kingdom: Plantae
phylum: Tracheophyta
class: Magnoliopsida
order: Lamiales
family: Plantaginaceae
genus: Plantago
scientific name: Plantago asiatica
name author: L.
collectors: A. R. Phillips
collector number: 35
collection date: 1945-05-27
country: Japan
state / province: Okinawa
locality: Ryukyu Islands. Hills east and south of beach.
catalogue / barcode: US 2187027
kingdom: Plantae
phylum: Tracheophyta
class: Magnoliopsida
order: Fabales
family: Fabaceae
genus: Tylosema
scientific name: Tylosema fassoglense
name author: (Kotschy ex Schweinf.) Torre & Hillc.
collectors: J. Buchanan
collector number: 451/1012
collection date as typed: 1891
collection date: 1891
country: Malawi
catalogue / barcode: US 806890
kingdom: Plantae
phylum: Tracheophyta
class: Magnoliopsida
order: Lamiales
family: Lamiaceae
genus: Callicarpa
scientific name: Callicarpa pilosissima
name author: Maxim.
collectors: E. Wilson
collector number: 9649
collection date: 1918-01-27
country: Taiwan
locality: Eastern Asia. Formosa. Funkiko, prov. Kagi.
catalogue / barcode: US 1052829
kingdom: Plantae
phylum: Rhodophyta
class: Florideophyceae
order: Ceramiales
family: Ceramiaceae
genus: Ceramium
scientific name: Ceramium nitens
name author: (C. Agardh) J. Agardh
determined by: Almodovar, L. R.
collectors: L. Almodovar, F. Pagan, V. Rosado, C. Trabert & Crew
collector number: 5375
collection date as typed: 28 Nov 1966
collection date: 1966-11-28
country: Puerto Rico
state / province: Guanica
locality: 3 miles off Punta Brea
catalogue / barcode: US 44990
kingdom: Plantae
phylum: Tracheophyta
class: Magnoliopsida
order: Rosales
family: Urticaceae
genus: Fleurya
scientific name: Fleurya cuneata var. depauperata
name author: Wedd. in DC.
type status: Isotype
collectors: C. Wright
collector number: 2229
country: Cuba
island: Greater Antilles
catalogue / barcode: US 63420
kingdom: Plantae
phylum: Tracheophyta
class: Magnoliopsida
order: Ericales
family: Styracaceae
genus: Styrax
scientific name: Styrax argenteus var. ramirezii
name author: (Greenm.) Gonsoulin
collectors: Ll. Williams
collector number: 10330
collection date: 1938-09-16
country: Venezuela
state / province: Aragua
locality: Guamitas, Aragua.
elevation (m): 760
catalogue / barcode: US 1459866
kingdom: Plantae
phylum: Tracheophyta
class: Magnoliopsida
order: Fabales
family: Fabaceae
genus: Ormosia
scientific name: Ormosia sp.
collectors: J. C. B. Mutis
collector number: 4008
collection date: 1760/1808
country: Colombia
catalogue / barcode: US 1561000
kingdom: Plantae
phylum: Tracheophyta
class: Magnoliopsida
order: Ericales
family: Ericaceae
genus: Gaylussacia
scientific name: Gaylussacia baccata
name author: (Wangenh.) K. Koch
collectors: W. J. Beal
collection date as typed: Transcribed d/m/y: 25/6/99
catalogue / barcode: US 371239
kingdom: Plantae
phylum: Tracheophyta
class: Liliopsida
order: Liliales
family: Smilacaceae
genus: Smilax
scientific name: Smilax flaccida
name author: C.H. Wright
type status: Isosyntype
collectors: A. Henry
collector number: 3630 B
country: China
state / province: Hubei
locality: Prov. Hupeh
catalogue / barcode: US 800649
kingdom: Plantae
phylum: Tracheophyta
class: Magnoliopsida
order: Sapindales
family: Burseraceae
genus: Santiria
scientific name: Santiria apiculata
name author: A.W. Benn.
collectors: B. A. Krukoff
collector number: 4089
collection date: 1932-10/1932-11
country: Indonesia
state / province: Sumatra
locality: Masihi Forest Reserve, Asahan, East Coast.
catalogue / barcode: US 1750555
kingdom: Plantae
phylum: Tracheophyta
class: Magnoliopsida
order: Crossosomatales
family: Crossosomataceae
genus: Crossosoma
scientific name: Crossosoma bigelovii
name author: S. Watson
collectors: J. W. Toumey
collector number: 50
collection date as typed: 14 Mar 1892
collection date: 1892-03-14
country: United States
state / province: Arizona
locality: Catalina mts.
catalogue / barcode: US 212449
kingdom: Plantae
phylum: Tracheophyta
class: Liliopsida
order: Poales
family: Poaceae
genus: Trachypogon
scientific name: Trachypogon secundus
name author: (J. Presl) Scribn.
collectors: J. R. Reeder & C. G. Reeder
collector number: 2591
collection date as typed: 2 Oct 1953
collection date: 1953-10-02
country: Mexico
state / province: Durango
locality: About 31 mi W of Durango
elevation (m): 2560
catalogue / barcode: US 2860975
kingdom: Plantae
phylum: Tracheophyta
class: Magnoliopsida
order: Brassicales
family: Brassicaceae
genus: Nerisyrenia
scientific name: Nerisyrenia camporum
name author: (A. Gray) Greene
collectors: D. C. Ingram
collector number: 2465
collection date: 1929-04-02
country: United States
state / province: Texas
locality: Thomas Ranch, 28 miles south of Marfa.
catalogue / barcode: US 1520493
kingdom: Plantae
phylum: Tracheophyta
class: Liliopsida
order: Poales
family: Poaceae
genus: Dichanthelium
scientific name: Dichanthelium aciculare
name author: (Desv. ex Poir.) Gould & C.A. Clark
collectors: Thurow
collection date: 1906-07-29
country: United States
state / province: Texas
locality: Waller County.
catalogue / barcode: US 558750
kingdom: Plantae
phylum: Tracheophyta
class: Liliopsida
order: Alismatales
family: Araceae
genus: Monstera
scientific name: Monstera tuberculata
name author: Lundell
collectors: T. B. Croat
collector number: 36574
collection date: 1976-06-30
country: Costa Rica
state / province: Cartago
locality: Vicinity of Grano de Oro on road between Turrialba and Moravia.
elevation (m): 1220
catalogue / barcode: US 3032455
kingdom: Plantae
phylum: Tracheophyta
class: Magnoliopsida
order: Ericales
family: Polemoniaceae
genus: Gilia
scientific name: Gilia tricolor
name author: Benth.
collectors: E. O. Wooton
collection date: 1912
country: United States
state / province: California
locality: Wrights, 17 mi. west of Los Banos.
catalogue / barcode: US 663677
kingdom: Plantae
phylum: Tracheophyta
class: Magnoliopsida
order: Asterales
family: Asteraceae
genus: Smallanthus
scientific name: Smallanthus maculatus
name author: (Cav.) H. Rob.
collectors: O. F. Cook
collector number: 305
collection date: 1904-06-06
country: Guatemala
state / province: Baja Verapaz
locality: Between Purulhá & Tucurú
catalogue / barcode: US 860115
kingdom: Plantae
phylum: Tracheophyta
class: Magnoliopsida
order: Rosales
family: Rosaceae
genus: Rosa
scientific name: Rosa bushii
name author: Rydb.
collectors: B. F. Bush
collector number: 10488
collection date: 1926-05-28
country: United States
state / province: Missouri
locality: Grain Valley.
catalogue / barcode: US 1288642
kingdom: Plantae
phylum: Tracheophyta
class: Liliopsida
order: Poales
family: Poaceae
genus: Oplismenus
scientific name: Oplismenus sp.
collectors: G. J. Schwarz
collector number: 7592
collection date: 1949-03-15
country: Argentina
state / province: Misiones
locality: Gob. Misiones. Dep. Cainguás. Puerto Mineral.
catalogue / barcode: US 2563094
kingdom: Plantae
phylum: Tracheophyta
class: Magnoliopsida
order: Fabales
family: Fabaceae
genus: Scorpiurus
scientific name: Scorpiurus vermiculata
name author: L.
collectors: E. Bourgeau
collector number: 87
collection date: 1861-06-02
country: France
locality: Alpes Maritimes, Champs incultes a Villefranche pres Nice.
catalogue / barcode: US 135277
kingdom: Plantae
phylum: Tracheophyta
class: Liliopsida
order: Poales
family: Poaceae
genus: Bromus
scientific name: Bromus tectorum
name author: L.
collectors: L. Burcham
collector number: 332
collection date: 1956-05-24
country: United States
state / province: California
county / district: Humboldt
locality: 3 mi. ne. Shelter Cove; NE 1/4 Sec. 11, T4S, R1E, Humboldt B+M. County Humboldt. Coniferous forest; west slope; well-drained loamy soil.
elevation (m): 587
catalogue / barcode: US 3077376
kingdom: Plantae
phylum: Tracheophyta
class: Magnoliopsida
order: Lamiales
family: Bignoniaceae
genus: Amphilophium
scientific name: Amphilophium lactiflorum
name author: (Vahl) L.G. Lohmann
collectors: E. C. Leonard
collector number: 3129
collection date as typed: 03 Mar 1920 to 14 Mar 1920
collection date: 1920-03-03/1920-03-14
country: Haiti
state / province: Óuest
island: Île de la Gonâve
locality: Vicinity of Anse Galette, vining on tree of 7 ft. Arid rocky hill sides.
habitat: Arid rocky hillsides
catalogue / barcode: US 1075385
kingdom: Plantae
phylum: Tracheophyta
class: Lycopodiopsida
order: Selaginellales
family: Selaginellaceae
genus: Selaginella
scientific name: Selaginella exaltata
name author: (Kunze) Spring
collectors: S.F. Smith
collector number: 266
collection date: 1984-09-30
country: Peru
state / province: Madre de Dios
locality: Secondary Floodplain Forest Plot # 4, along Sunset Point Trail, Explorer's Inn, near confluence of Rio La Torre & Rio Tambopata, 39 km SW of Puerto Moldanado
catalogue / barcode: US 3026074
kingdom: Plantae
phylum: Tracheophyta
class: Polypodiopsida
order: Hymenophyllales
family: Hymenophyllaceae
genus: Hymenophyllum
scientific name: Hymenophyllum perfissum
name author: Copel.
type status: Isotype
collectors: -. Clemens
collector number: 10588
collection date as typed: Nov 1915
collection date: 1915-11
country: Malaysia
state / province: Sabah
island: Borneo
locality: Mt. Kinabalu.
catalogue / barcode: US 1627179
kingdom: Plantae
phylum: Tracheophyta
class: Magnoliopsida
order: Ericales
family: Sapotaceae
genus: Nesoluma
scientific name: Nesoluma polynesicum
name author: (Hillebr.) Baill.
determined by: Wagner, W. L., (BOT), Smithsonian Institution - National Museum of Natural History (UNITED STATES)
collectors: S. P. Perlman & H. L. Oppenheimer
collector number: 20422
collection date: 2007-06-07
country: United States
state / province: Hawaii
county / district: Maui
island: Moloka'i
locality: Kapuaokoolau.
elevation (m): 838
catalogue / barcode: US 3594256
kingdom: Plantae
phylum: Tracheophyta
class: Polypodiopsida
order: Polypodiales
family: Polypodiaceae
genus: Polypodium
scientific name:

[Task details]: Return the lines of the data word for word, starting at the line that contains "state / province: Baja Verapaz" and ending at the line that contains "scientific name: Oplismenus sp.", both of those lines included.

[The solution]:
state / province: Baja Verapaz
locality: Between Purulhá & Tucurú
catalogue / barcode: US 860115
kingdom: Plantae
phylum: Tracheophyta
class: Magnoliopsida
order: Rosales
family: Rosaceae
genus: Rosa
scientific name: Rosa bushii
name author: Rydb.
collectors: B. F. Bush
collector number: 10488
collection date: 1926-05-28
country: United States
state / province: Missouri
locality: Grain Valley.
catalogue / barcode: US 1288642
kingdom: Plantae
phylum: Tracheophyta
class: Liliopsida
order: Poales
family: Poaceae
genus: Oplismenus
scientific name: Oplismenus sp.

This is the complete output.